**Exercise description**
Entries below include pictures. Output exactly the lines from the one with "Zwiń treść obwieszczenia" down to the one with "Com a disseminação", both ends included, and leave the pictures out.

*** Records Section Begins ***

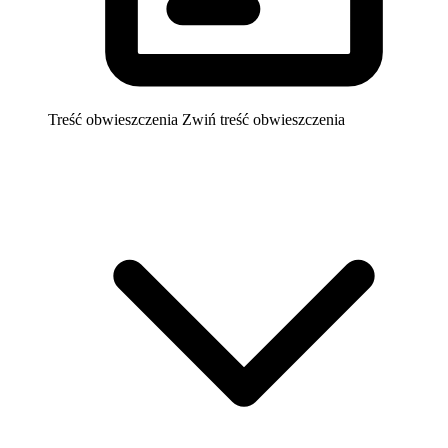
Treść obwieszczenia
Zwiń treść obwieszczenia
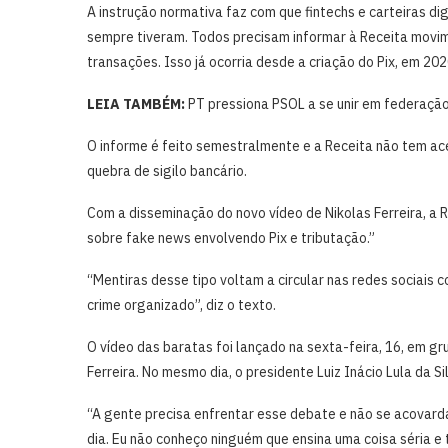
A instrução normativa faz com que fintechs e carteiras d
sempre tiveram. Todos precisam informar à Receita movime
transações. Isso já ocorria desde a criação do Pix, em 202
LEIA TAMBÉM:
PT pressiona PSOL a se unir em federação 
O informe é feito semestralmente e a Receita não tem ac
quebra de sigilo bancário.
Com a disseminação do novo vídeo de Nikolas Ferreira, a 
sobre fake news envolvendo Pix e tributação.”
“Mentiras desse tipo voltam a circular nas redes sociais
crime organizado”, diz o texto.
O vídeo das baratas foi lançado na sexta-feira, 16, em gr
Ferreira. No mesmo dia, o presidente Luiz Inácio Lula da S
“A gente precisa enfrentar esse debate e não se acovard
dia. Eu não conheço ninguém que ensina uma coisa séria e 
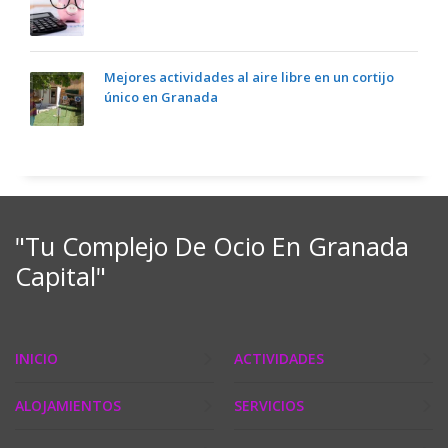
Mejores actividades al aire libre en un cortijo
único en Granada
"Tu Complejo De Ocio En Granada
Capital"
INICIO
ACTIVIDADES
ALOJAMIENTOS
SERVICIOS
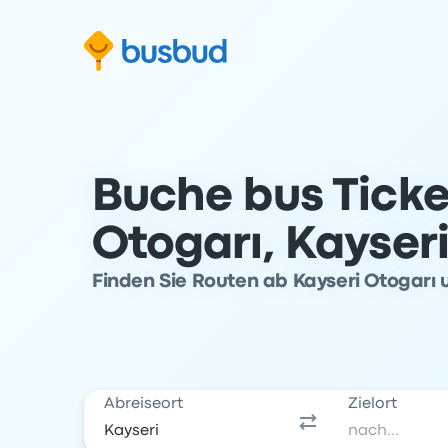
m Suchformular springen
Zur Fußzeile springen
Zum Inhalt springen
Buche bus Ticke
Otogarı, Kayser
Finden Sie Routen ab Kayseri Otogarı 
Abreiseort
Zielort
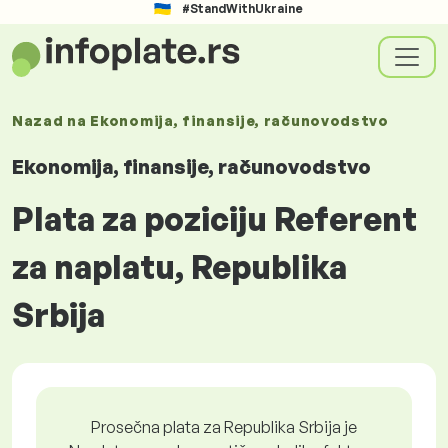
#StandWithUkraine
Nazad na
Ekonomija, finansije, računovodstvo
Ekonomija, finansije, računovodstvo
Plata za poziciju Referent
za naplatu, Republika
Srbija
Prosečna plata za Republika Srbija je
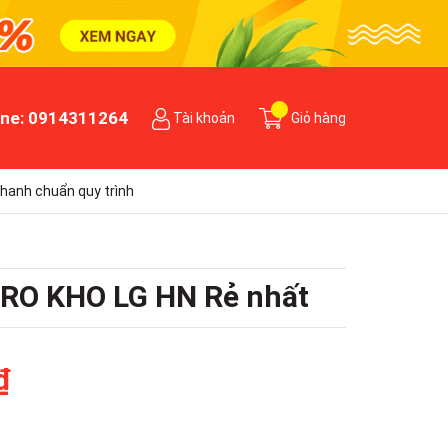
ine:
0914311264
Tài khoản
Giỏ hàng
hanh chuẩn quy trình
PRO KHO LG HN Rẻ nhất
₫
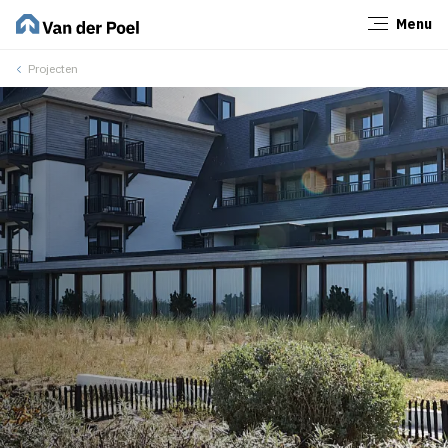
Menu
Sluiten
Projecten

*** Records Section Ends ***

**Exercise solution**
Zwiń treść obwieszczenia
A instrução normativa faz com que fintechs e carteiras d
sempre tiveram. Todos precisam informar à Receita movime
transações. Isso já ocorria desde a criação do Pix, em 202
LEIA TAMBÉM:
PT pressiona PSOL a se unir em federação 
O informe é feito semestralmente e a Receita não tem ac
quebra de sigilo bancário.
Com a disseminação do novo vídeo de Nikolas Ferreira, a 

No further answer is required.